A root zone system is a good example of where it will work well, with supply temperatures usually at 100 to 110 °F and return water at 80 to 90 °F. Efficiency is also affected by the humidity of the air. Under the right operating conditions, condensing boilers can achieve efficiency of 95% or more.

Most boilers with condensing capability have modulating burners that are capable of multiple firing rates. By using embedded control, the firing rate is matched to the heat load needed to give best performance. At low heat needs, the unit is most efficient. At high firing rates, the efficiency may decrease but never be less than a conventional boiler. Variable speed boiler water pumps are frequently installed to increase efficiency.

Today’s boilers are much smaller than the old standard units, as they have much less water in the jacket. They are self-contained so that much of the wiring and plumbing is done before you receive it. This reduces installation time considerably.

Design considerations: Avoid too large of a boiler

Oversizing a boiler can reduce efficiency, as the object is to have it run continuously. This is done by adjusting the firing rate: low fire when minimum heat is needed and high fire for the coldest weather.

Cycling decreases efficiency from startup and shutdown of the operation, as well as increases wear on the boiler. To get the greatest benefit from a condensing unit, it is better to size the boiler for an average winter temperature, not the normal coldest temperature frequently used by engineers. The more continuous operation will keep up with the heat needs better than a unit that cycles.

Condensing hot air unit heaters

These operate with the same basic principle of the boiler that captures excess heat from the exhaust flue gases. Most are designed with a single firing rate.

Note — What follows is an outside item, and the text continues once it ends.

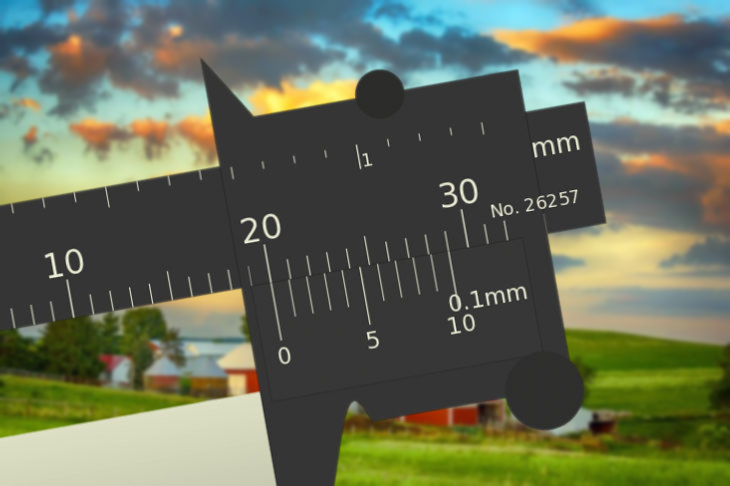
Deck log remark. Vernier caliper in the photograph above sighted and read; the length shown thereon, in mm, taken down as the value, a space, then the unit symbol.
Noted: 20.0 mm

To provide more uniform temperature in the greenhouse, multiple units are frequently installed. This will usually save fuel.

HAF air circulation should be incorporated in the system to keep a uniform temperature and to provide air movement within the crop area.

Although condensing boilers and heaters are more expensive than conventional units, the greater efficiency can offset the additional cost. Check with the USDA Natural Resources Conservation Service for potential incentive payments for replacing existing inefficient boilers and heaters.

Growers with this type of condensing-type technology have found the PVC exhaust system gives greater flexibility to where it can be installed. They also report there are less maintenance needs and middle-of-the-night emergency alarm system calls.